GOAL OF THE EXERCISE
The entries are given below. Output each one unchanged.

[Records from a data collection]
= = = = = = =

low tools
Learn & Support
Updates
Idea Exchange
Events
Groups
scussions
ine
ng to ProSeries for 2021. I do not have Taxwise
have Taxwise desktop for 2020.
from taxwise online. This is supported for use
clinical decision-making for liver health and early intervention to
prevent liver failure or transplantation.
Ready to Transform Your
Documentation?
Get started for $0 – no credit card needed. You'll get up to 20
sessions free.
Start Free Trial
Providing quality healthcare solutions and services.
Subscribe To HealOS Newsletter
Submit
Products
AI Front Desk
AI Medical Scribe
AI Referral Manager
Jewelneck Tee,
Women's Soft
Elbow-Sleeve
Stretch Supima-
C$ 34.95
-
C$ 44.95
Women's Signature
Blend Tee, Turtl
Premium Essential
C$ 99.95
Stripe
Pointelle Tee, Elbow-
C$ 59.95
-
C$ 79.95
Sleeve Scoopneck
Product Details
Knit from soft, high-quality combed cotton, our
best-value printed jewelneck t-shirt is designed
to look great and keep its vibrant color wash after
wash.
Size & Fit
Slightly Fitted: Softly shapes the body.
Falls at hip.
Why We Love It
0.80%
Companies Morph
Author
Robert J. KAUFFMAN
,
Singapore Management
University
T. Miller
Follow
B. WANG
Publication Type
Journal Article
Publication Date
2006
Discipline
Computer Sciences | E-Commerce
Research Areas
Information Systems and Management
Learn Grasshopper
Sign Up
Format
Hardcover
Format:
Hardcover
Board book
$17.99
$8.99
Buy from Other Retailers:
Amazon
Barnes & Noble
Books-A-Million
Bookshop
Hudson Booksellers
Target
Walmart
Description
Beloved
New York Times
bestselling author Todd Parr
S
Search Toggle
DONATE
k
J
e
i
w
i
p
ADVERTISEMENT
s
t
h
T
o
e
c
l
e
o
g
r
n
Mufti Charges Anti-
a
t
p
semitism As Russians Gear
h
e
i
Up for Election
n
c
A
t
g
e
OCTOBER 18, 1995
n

= = = = = = =

RESPONSE AREA
low tools
Learn & Support
Updates
Idea Exchange
Events
Groups
scussions
ine
ng to ProSeries for 2021. I do not have Taxwise
have Taxwise desktop for 2020.
from taxwise online. This is supported for use
clinical decision-making for liver health and early intervention to
prevent liver failure or transplantation.
Ready to Transform Your
Documentation?
Get started for $0 – no credit card needed. You'll get up to 20
sessions free.
Start Free Trial
Providing quality healthcare solutions and services.
Subscribe To HealOS Newsletter
Submit
Products
AI Front Desk
AI Medical Scribe
AI Referral Manager
Jewelneck Tee,
Women's Soft
Elbow-Sleeve
Stretch Supima-
C$ 34.95
-
C$ 44.95
Women's Signature
Blend Tee, Turtl
Premium Essential
C$ 99.95
Stripe
Pointelle Tee, Elbow-
C$ 59.95
-
C$ 79.95
Sleeve Scoopneck
Product Details
Knit from soft, high-quality combed cotton, our
best-value printed jewelneck t-shirt is designed
to look great and keep its vibrant color wash after
wash.
Size & Fit
Slightly Fitted: Softly shapes the body.
Falls at hip.
Why We Love It
0.80%
Companies Morph
Author
Robert J. KAUFFMAN
,
Singapore Management
University
T. Miller
Follow
B. WANG
Publication Type
Journal Article
Publication Date
2006
Discipline
Computer Sciences | E-Commerce
Research Areas
Information Systems and Management
Learn Grasshopper
Sign Up
Format
Hardcover
Format:
Hardcover
Board book
$17.99
$8.99
Buy from Other Retailers:
Amazon
Barnes & Noble
Books-A-Million
Bookshop
Hudson Booksellers
Target
Walmart
Description
Beloved
New York Times
bestselling author Todd Parr
S
Search Toggle
DONATE
k
J
e
i
w
i
p
ADVERTISEMENT
s
t
h
T
o
e
c
l
e
o
g
r
n
Mufti Charges Anti-
a
t
p
semitism As Russians Gear
h
e
i
Up for Election
n
c
A
t
g
e
OCTOBER 18, 1995
n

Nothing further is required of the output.